*** Given data ***

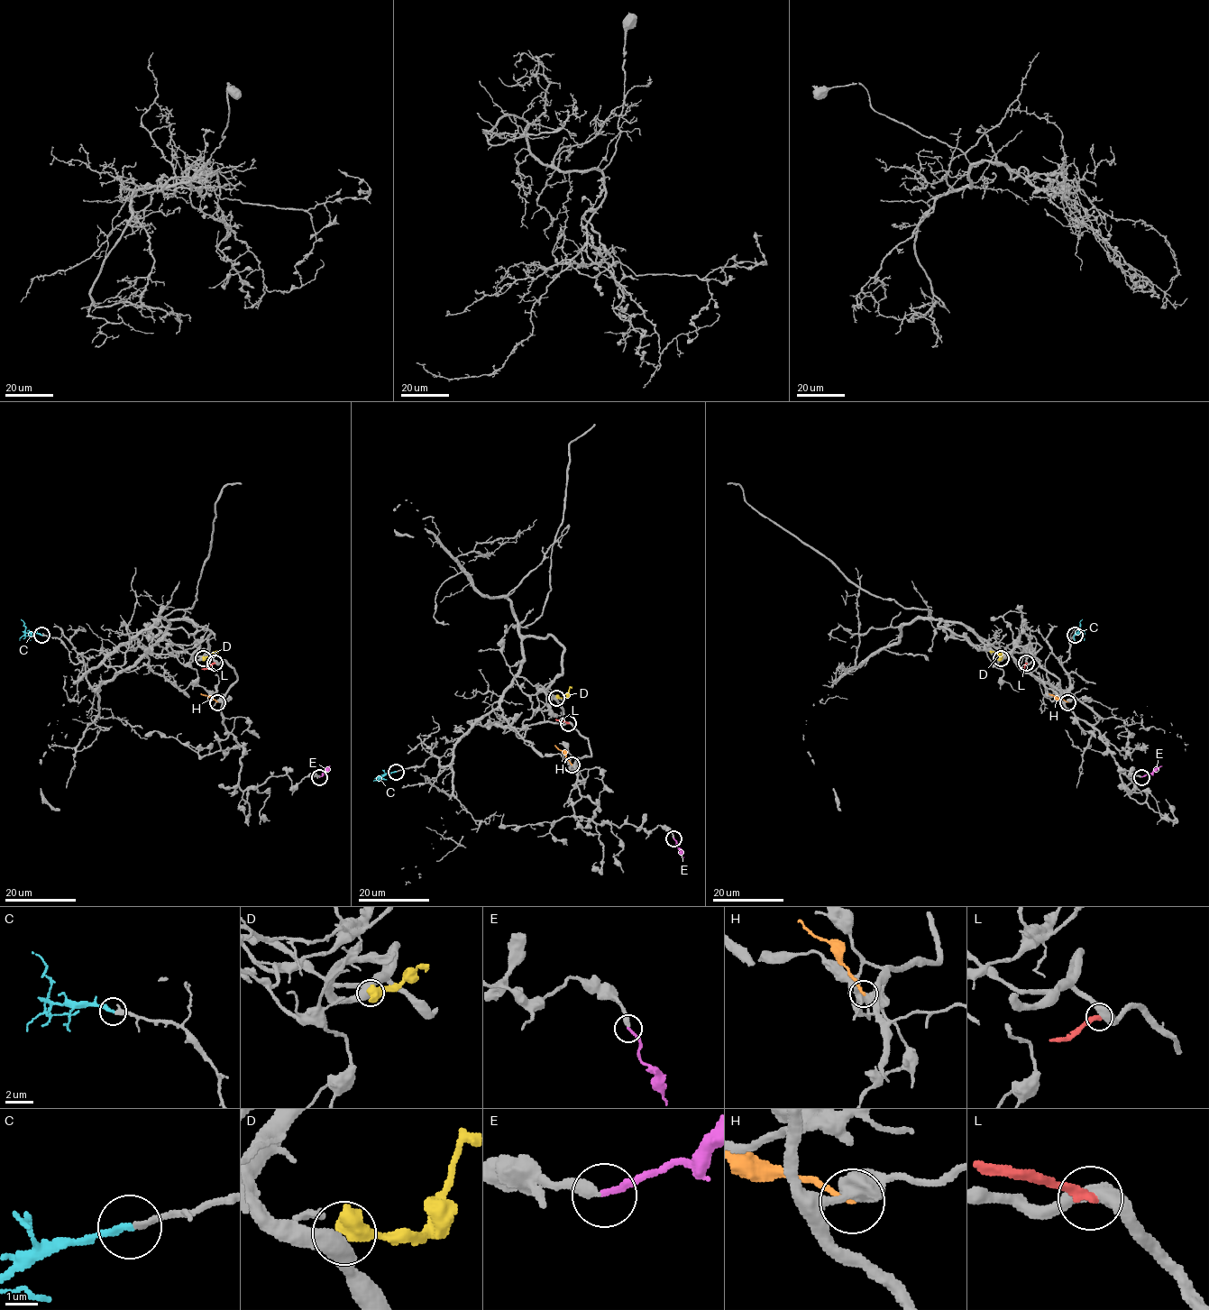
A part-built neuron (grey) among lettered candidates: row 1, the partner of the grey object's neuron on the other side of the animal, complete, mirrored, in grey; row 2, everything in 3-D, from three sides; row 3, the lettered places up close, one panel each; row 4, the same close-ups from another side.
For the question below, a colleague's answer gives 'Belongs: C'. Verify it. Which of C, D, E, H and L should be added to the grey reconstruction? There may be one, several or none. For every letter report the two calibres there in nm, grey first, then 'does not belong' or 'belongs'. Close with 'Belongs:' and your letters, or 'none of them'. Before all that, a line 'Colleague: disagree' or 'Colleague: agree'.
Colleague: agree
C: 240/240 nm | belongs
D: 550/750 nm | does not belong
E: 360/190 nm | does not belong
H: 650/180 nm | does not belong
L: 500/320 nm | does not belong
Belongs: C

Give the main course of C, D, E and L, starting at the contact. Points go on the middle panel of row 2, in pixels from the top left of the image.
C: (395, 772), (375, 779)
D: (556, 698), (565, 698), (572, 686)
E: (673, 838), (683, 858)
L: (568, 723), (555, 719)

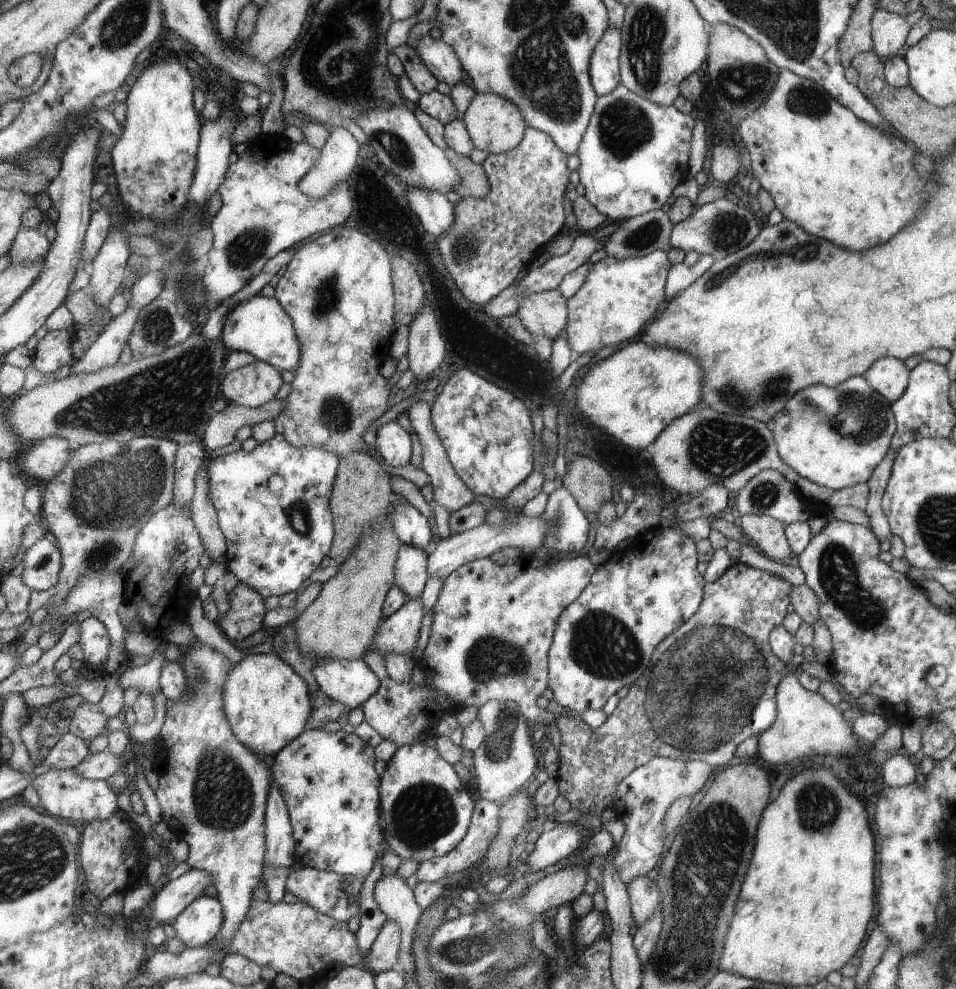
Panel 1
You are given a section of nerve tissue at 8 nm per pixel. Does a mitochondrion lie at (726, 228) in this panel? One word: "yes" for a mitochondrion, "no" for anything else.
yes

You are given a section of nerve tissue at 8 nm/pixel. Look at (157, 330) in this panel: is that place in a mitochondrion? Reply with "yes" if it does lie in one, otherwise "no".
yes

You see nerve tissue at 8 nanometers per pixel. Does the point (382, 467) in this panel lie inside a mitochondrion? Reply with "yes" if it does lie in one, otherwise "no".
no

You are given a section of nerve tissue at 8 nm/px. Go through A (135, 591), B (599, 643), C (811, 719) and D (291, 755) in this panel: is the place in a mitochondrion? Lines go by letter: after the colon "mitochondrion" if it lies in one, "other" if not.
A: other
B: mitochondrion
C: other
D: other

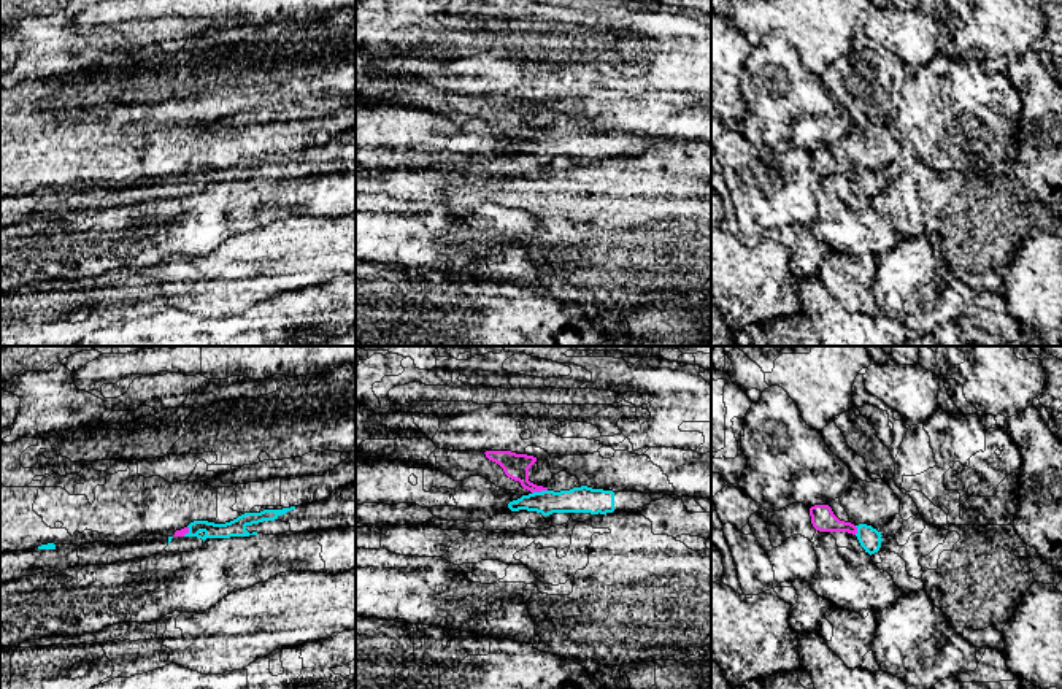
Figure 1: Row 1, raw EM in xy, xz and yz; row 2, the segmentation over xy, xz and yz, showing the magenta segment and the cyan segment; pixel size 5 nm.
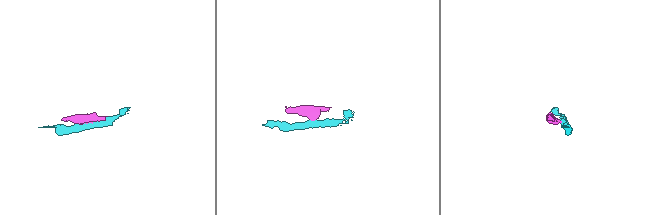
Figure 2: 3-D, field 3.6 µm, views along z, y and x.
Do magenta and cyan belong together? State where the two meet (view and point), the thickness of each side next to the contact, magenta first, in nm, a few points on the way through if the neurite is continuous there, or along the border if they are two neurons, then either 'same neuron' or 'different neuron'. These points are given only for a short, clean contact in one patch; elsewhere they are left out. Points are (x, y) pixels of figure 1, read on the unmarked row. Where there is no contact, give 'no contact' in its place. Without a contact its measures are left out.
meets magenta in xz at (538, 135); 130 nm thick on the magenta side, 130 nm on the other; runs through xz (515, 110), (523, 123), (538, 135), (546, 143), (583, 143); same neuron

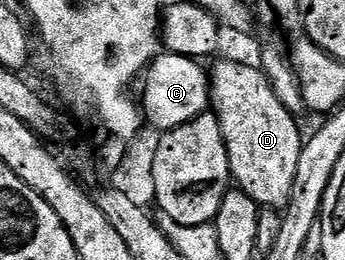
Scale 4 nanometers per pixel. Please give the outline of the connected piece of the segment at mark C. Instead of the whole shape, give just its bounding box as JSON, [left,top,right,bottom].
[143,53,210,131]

*** End of Given data ***

# Task:
Set down every record exactly, without the pictures.

# Completed task:
A part-built neuron (grey) among lettered candidates: row 1, the partner of the grey object's neuron on the other side of the animal, complete, mirrored, in grey; row 2, everything in 3-D, from three sides; row 3, the lettered places up close, one panel each; row 4, the same close-ups from another side.
For the question below, a colleague's answer gives 'Belongs: C'. Verify it. Which of C, D, E, H and L should be added to the grey reconstruction? There may be one, several or none. For every letter report the two calibres there in nm, grey first, then 'does not belong' or 'belongs'. Close with 'Belongs:' and your letters, or 'none of them'. Before all that, a line 'Colleague: disagree' or 'Colleague: agree'.
Colleague: agree
C: 240/240 nm | belongs
D: 550/750 nm | does not belong
E: 360/190 nm | does not belong
H: 650/180 nm | does not belong
L: 500/320 nm | does not belong
Belongs: C

Give the main course of C, D, E and L, starting at the contact. Points go on the middle panel of row 2, in pixels from the top left of the image.
C: (395, 772), (375, 779)
D: (556, 698), (565, 698), (572, 686)
E: (673, 838), (683, 858)
L: (568, 723), (555, 719)

Panel 1
You are given a section of nerve tissue at 8 nm per pixel. Does a mitochondrion lie at (726, 228) in this panel? One word: "yes" for a mitochondrion, "no" for anything else.
yes

You are given a section of nerve tissue at 8 nm/pixel. Look at (157, 330) in this panel: is that place in a mitochondrion? Reply with "yes" if it does lie in one, otherwise "no".
yes

You see nerve tissue at 8 nanometers per pixel. Does the point (382, 467) in this panel lie inside a mitochondrion? Reply with "yes" if it does lie in one, otherwise "no".
no

You are given a section of nerve tissue at 8 nm/px. Go through A (135, 591), B (599, 643), C (811, 719) and D (291, 755) in this panel: is the place in a mitochondrion? Lines go by letter: after the colon "mitochondrion" if it lies in one, "other" if not.
A: other
B: mitochondrion
C: other
D: other

Figure 1: Row 1, raw EM in xy, xz and yz; row 2, the segmentation over xy, xz and yz, showing the magenta segment and the cyan segment; pixel size 5 nm.
Figure 2: 3-D, field 3.6 µm, views along z, y and x.
Do magenta and cyan belong together? State where the two meet (view and point), the thickness of each side next to the contact, magenta first, in nm, a few points on the way through if the neurite is continuous there, or along the border if they are two neurons, then either 'same neuron' or 'different neuron'. These points are given only for a short, clean contact in one patch; elsewhere they are left out. Points are (x, y) pixels of figure 1, read on the unmarked row. Where there is no contact, give 'no contact' in its place. Without a contact its measures are left out.
meets magenta in xz at (538, 135); 130 nm thick on the magenta side, 130 nm on the other; runs through xz (515, 110), (523, 123), (538, 135), (546, 143), (583, 143); same neuron

Scale 4 nanometers per pixel. Please give the outline of the connected piece of the segment at mark C. Instead of the whole shape, give just its bounding box as JSON, [left,top,right,bottom].
[143,53,210,131]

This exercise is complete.